Should We Demand A Sign From Heaven?
11 October 2010
Today’s Readings: Gal 4,22-24.26ff.31/ Lk 11,29-32
REFLECTION
Those people among the Jews who were intent on strict observance of their laws refused to listen to Jesus and criticized his behavior. They believed Jesus was too liberal and even rebellious toward their traditional teachings and conduct. If Jesus would be different, he had to back up his words with some unmistakable sign from heaven – a miracle.
Jesus did not feel the need to prove anything to those who were unwilling to accept his words. All he did was remind them of a story from their sacred book – the story of Jonah, the unwilling prophet.

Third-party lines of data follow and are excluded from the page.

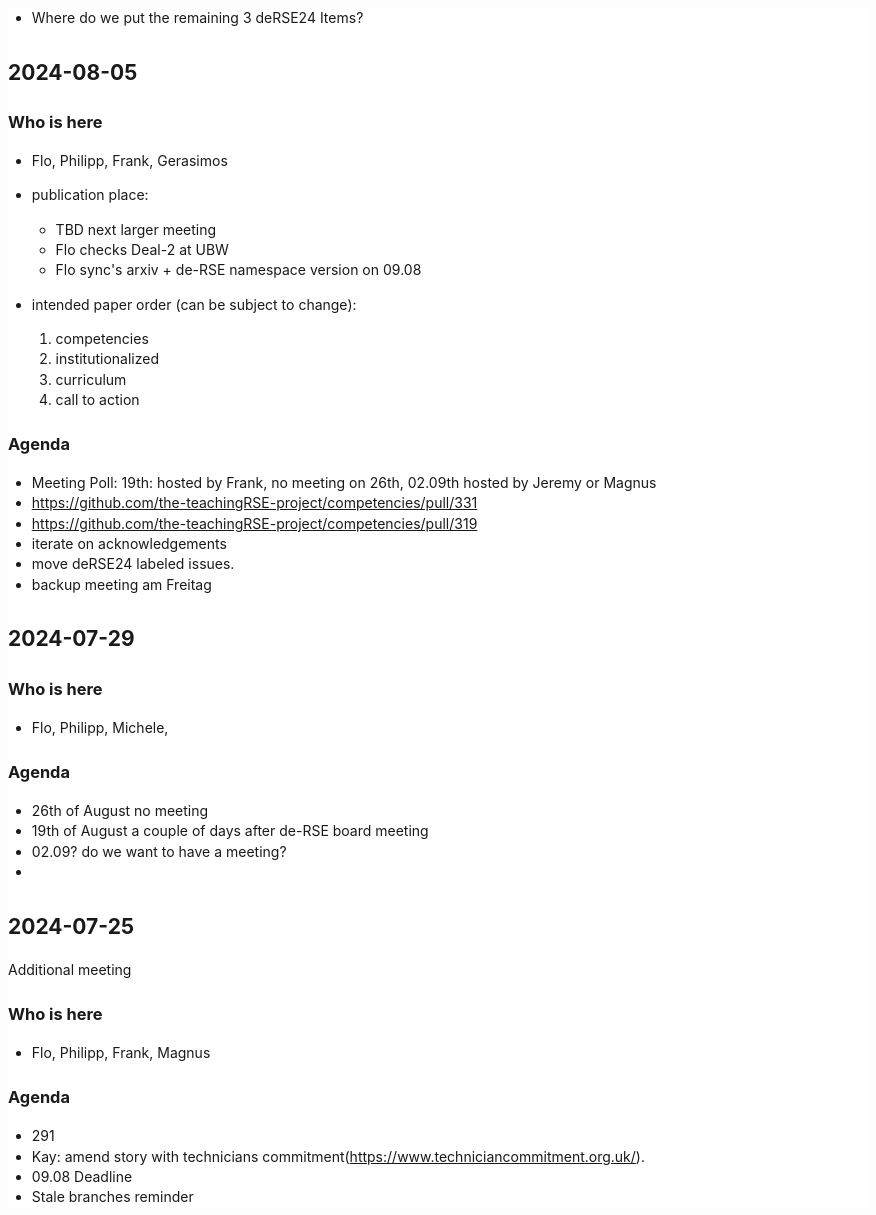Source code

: - Where do we put the remaining 3 deRSE24 Items?

## 2024-08-05

### Who is here
- Flo, Philipp, Frank, Gerasimos

- publication place:
  - TBD next larger meeting
  - Flo checks Deal-2 at UBW
  - Flo sync's arxiv + de-RSE namespace version on 09.08
- intended paper order (can be subject to change):
  1. competencies
  2. institutionalized
  3. curriculum
  4. call to action

### Agenda
- Meeting Poll: 19th: hosted by Frank, no meeting on 26th, 02.09th hosted by Jeremy or Magnus
- https://github.com/the-teachingRSE-project/competencies/pull/331
- https://github.com/the-teachingRSE-project/competencies/pull/319
- iterate on acknowledgements
- move deRSE24 labeled issues.
- backup meeting am Freitag


## 2024-07-29
### Who is here
- Flo, Philipp, Michele, 

### Agenda
- 26th of August no meeting
- 19th of August a couple of days after de-RSE board meeting
- 02.09? do we want to have a meeting?
- 

## 2024-07-25
Additional meeting
### Who is here
- Flo, Philipp, Frank, Magnus

### Agenda
- 291
- Kay: amend story with technicians commitment(https://www.techniciancommitment.org.uk/).
- 09.08 Deadline
- Stale branches reminder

When God called Jonah to preach repentance to the Ninivites (non-Jews known for their cruelty), lest they be destroyed, he hesitated to go because he believed that the Ninivites were so hardened that they would never repent. Nevertheless, Jonah begrudgingly went to preach repentance to the Ninivites who, to his surprise, repented of their evil doings and converted to God. And the wonderful thing was that Jonah did not have to give miraculous signs that he was from God and sent to them by God. The Ninivites took him at his word and believed.
Jesus’ message was that if the Ninivites who were outsiders in Faith responded to Jonah’s call for repentance without demanding any sign from heaven, the Jews who were God’s peoples did not have to demand for a sign from heaven to back up his words. Jonah’s words to the Ninivites were enough, so Jesus’ words to the Jews should be sufficient.
This message was for the Jews as it is for us today. We should be careful not to give more credence to so-called miraculous signs than to the compelling words of Jesus who is the Way, the Truth, and the Life.